Friday, December 05, 2008

advent journal: sentiment and sacrifice

I spent the day running errands, mailing a few A Faraway Christmas CDs, and picking up what we needed to do a couple of things on the house before my in-laws come in a little over a week, which means I drove a lot and had incidental conversations with people I don’t know. My favorite was at Lowes, where I was buying paint.

“Do you want our Signature paint or the Premium?” the paint guy asked me.
“What’s the difference?” I replied.
“The Signature is our best paint,” he answered.
“What’s the difference between them? What makes it better?”
“It’s our best paint,” he said.

I left with my Signature paint and a couple of other things and came home. About six forty-five the phone rang and our friends Carla and Lindsey invited us to meet them at the Regulator, our very cool neighborhood independent bookstore, for a reading. I didn’t know any more than that as I grabbed my coat and hat and walked up to meet them. Turns out the bookstore wanted to do something to “get people in the Christmas spirit,” so they asked Allan Gurganus to come and read his story, “A Fool for Christmas,” which he read on NPR a few years back. He was not promoting a new book – or even the story; they just wanted to get people together for Christmas. They had hot cider, mulled wine (using Clarence’s recipe from It’s a Wonderful Life: “heavy on the cinnamon, easy on the cloves”), and several tins of Danish butter cookies and a roomful of folks who all seemed happy to be there.

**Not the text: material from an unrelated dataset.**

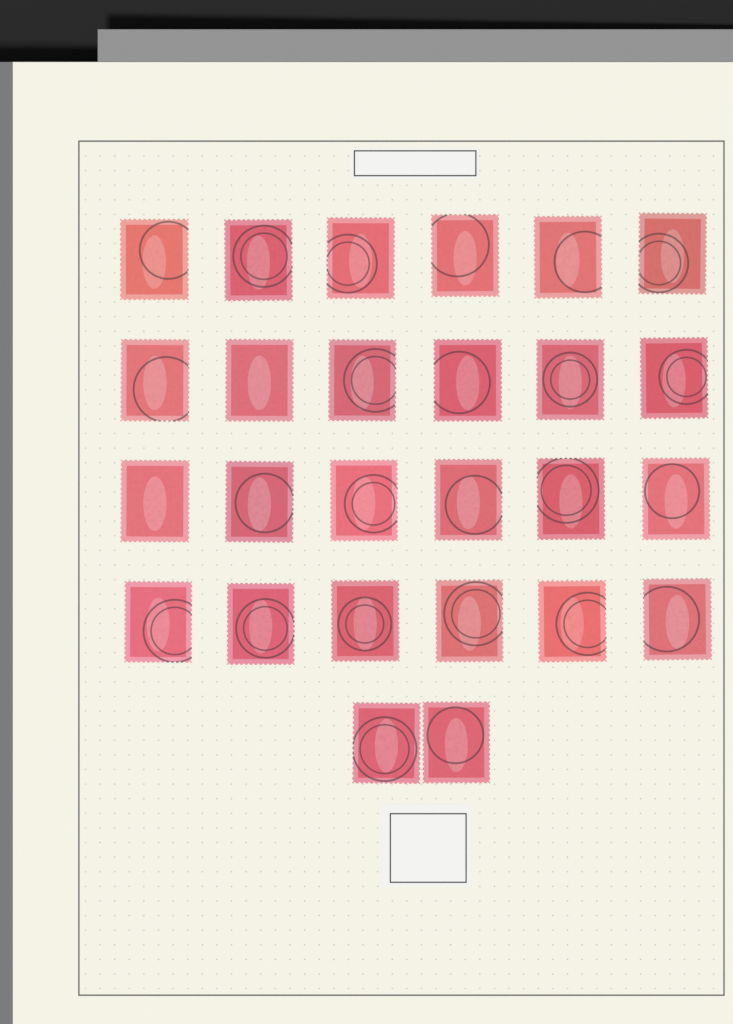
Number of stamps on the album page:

The story was told in first person by Vernon Ricketts, the manager of a mall pet store, who notices a runaway girl hanging around the mall and offers her part-time work walking a cocker spaniel puppy, Butterbean, around the shopping center to entice people to come buy a pet for Christmas. The girl is pregnant and the story culminates in a strange nativity scene with him delivering her baby in the pet store surrounded by puppies and kittens and an African parrot.

I loved it.

In his introductory remarks before he began the story, Gurganus commented about the current economic state of things in a refreshing manner. “We are going to have to make some sacrifices,” he said, “and I’m ready,” going on to talk about how we have a chance to dig in and make something great come out of this time of hardship. Two things crossed my mind in quick succession: I resonated with what he was saying and I felt fortunate to be one of the ones for whom sacrifice is a choice.

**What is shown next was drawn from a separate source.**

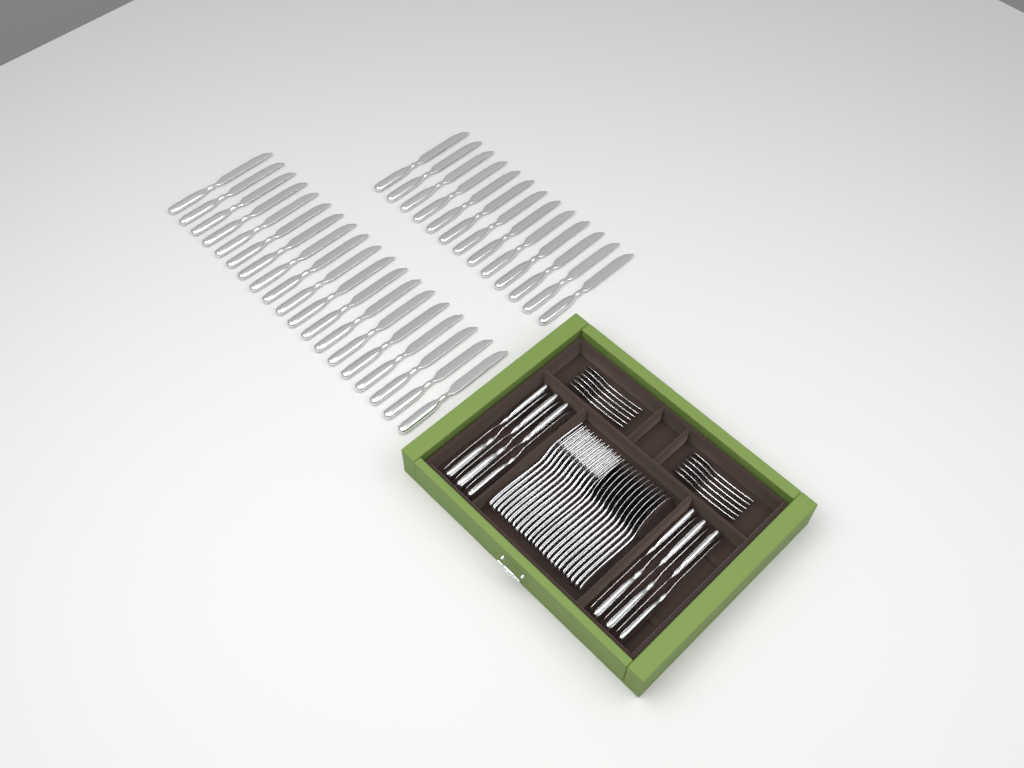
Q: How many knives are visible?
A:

I’m the only one in my kitchen at Duke who doesn’t work at least six days a week; I’m one of two who only has one job. And, day in and day out, the guys not only show up for work but come with a sense of humor and good spirit. They don’t get to choose to sit down, sip wine, and listen to stories very often. And they are not alone.

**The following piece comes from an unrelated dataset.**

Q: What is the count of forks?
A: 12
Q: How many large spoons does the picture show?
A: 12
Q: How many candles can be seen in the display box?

I’m a sucker for Christmas movies, Elf and Scrooged being two of my favorites, along with the aforementioned It’s a Wonderful Life. They all build to a call for us to be better, kinder, more compassionate people who understand the power of personal relationships, and to be people who realize the world is not primarily about themselves. They are all about redemption, even if they are sentimental Hollywood movies (not that there’s anything wrong with that).

A real part of the Advent/Christmas season is about looking for the connectedness reflected in those movies. We want to belong. We want to matter. We want to be together. What becomes difficult are the consequences of that connectedness. In the last section of “The Journey of the Magi,” T. S. Eliot writes:

All this was a long time ago, I remember,
And I would do it again, but set down
This set down
This: were we led all that way for
Birth or Death? There was a Birth, certainly,
We had evidence and no doubt. I had seen birth and death,
But had thought they were different; this Birth was
Hard and bitter agony for us, like Death, our death.
We returned to our places, these Kingdoms,
But no longer at ease here, in the old dispensation,
With an alien people clutching their gods.
I should be glad of another death.
Once the wise men got back home, they realized they had seen too much; redemption came with a price: they had to live and act differently long after the Christmas season had passed. Maybe that ‘s one of the reasons we celebrate it year after year: we need help remembering what it means to be redeemed, to be called to sacrifice.